### REQUIRED WORK
A verbatim repetition of the data below is requested, without images.

Extracted page text data
########

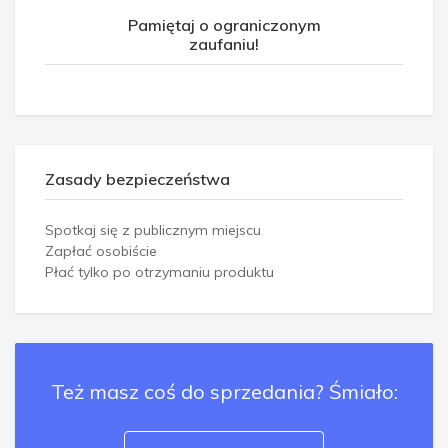
Pamiętaj o ograniczonym
zaufaniu!
Zasady bezpieczeństwa
Spotkaj się z publicznym miejscu
Zapłać osobiście
Płać tylko po otrzymaniu produktu
Też masz coś do sprzedania? Śmiało:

########

### TASK ANSWER
Pamiętaj o ograniczonym
zaufaniu!
Zasady bezpieczeństwa
Spotkaj się z publicznym miejscu
Zapłać osobiście
Płać tylko po otrzymaniu produktu
Też masz coś do sprzedania? Śmiało:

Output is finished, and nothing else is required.